When I was a kid, I loved the movie “Annie”. When Annie first arrived at Mr. Warbucks’s house, the staff showed her around the house and asked what she would like to do first. Annie started listing areas she would start cleaning, because that’s what she was used to doing at the orphanage. She misunderstood why she was brought to Mr. Warbucks’s mansion. She wasn’t there as a servant but as a guest – and eventually as an adopted daughter.
For the past couple of weeks, we’ve been looking at our adoption as sons and daughters of God.
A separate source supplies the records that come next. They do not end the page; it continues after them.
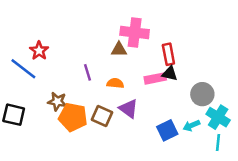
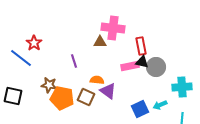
orange semicircle: (115, 83) -> (97, 80), moved
gray circle: (202, 94) -> (156, 67), moved
cyan cross: (218, 117) -> (182, 87), moved, turned -36

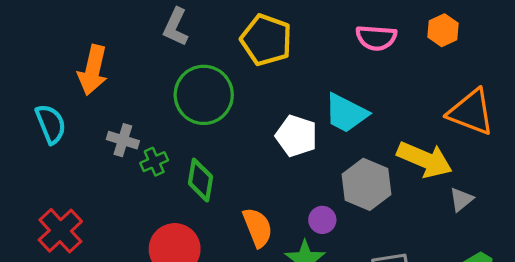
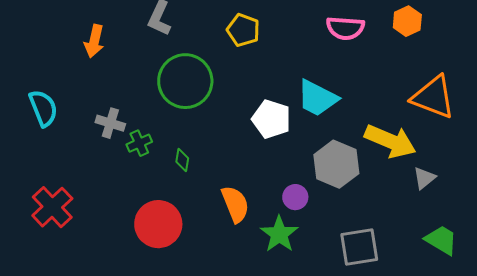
yellow pentagon: (266, 40) -> (243, 30), size x0.7
orange arrow: (93, 70) -> (94, 41), moved, size x0.7
green diamond: (200, 180) -> (182, 160), size x0.6

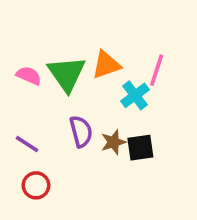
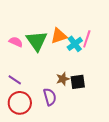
cyan cross: (135, 95) -> (75, 44), moved
purple semicircle: (81, 131) -> (50, 97), moved
red circle: (36, 185) -> (20, 103), size x1.5

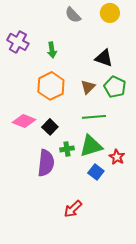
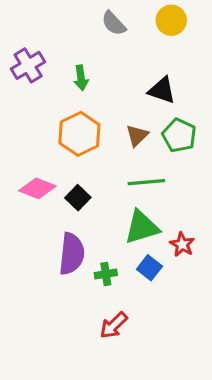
purple cross: (18, 42) -> (28, 65), turned 30
green cross: (67, 149) -> (106, 274), moved

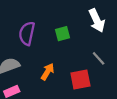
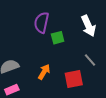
purple semicircle: (27, 33) -> (42, 23), moved

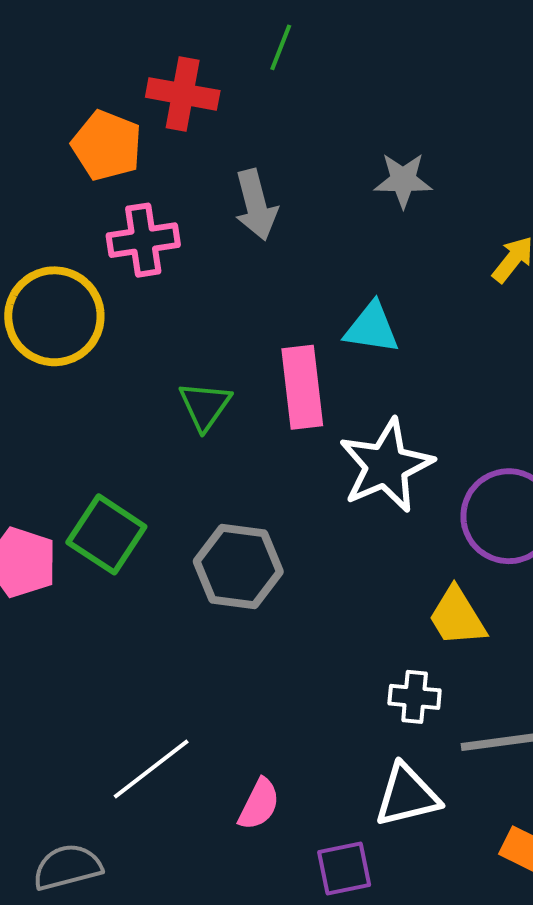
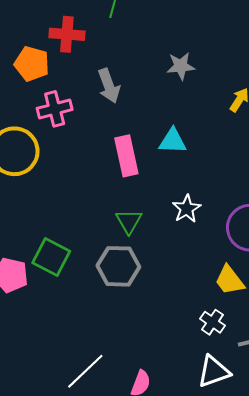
pink rectangle: (302, 387) -> (126, 156), moved
green triangle: (205, 406) -> (129, 221), moved
white star: (386, 466) -> (187, 209), size x0.6
white cross: (415, 697) -> (212, 322), turned 35

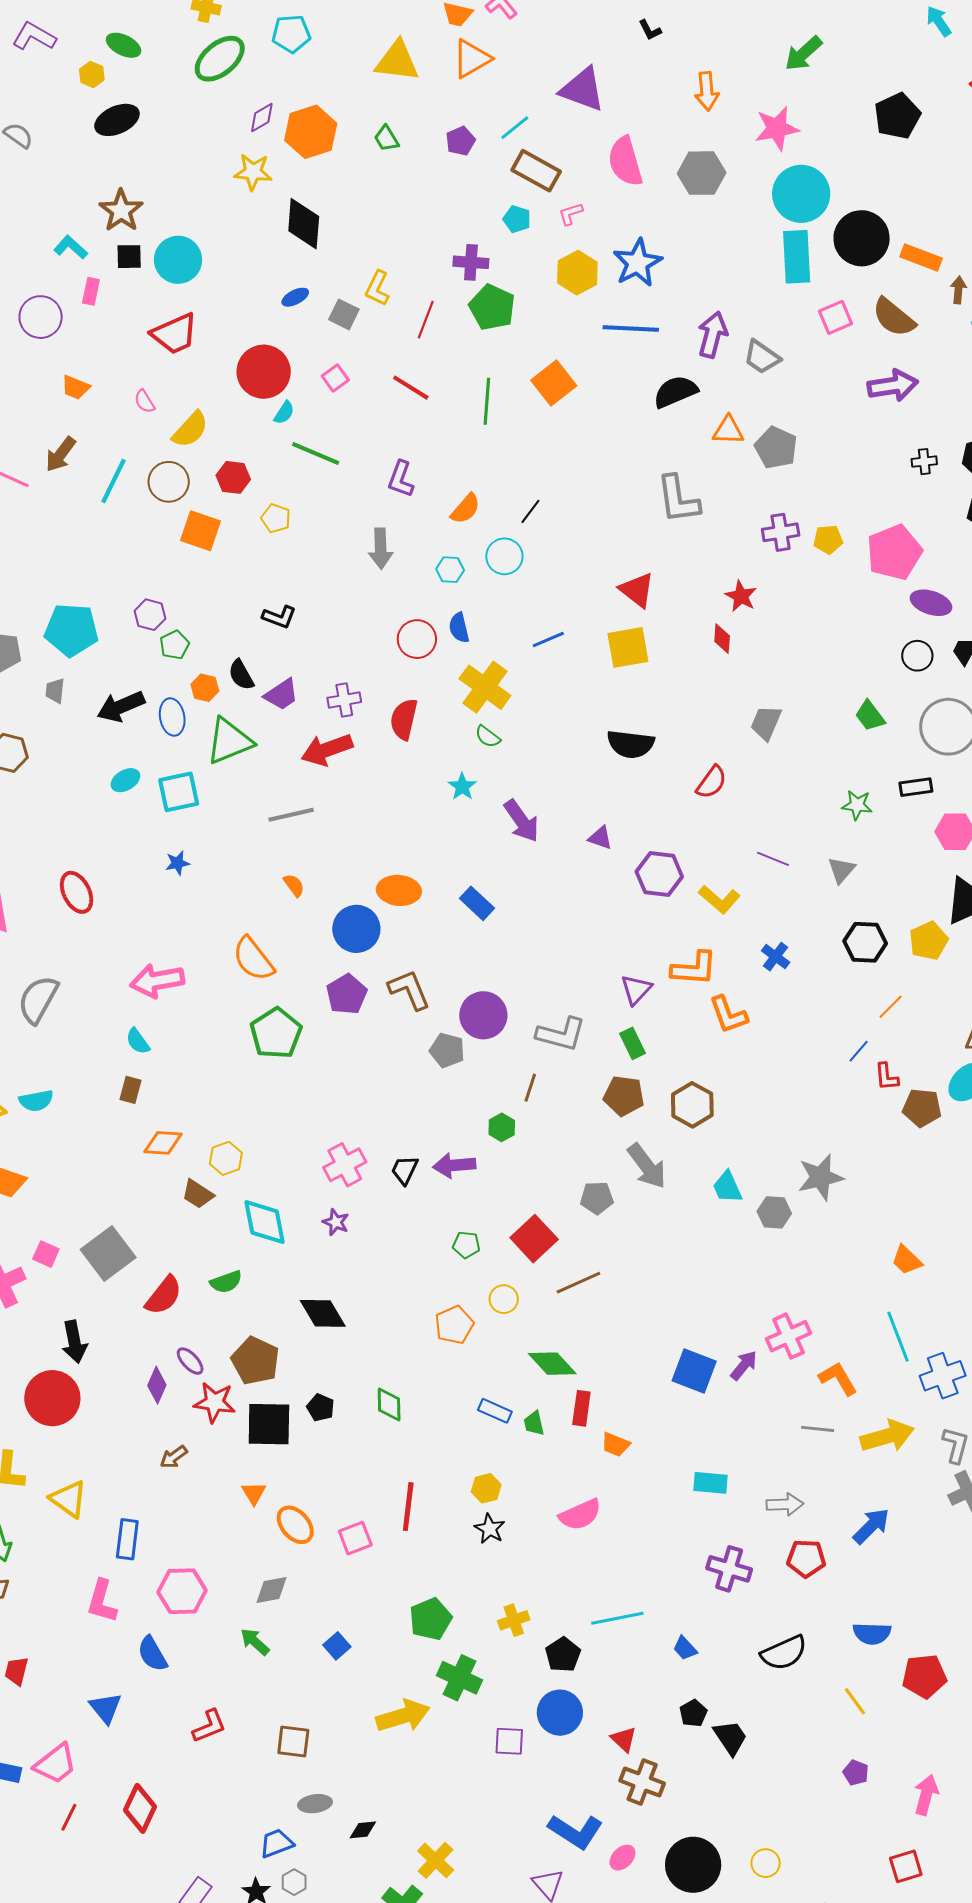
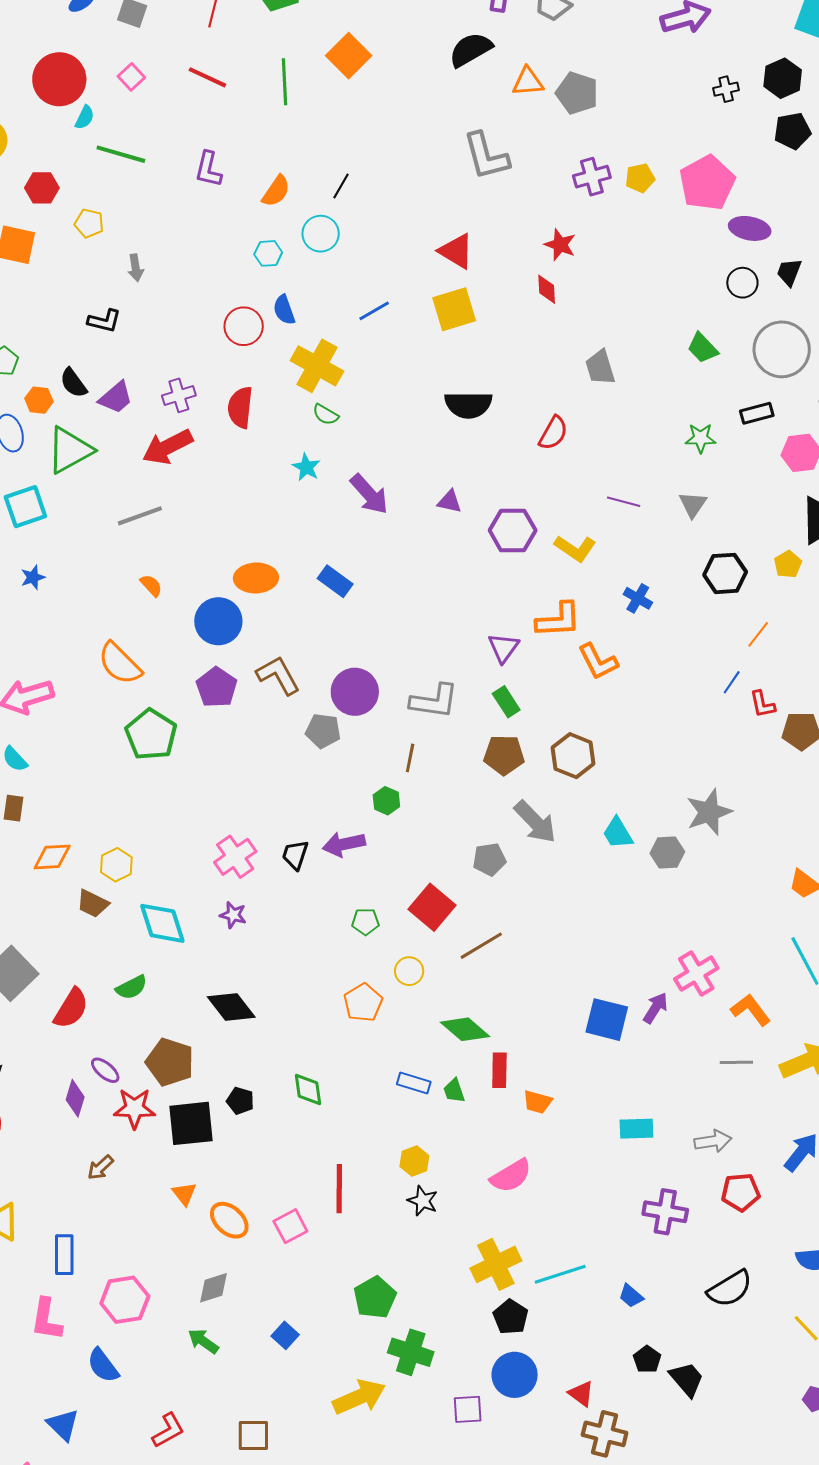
gray arrow: (381, 549) -> (136, 268), moved, size x0.7
gray trapezoid: (766, 723) -> (600, 367), turned -33
yellow pentagon: (929, 941) -> (788, 564), size x0.7
yellow cross: (514, 1620) -> (496, 1264), moved, size x1.6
In Galatians 4:7-9, Paul contrasts the role of a slave and a son as he explains our adoption by God’s grace.
“So you are no longer a slave, but a son, and if a son, then an heir through God. Formerly, when you did not know God, you were enslaved to those that by nature are not gods. But now that you have come to know God, or rather to be known by God, how can you turn back again to the weak and worthless elementary principles of the world, whose slaves you want to be once more?” (Galatians 4:7-9)
In this portion of Galatians, Paul is in the middle of a larger argument about slavery and redemption. The church at Galatia had been led astray by teachers who said they had to earn their salvation by keeping the law. Paul wanted them to understand that they were no longer slaves, but they had been set free to be sons and daughters of God.
God has always been the God who redeems His children from slavery. In Exodus 2, God heard the groaning of His people, the Israelites, who were enslaved in Egypt. Exodus 2:25 says, “God saw the people of Israel—and God knew.” God heard, God knew, and then God acted to bring His people out of slavery and give them a secure place in the Promised Land.
God acted to redeem us from slavery to the law by sending His Son to die as an atoning sacrifice for our sin (Galatians 4:4-5, 2 Corinthians 5:21). Now we live in the freedom of adoption—children who have been saved by grace and are no longer in bondage to the burden of the law.
No matter what you face this week, we are no longer slaves, but adopted children of God.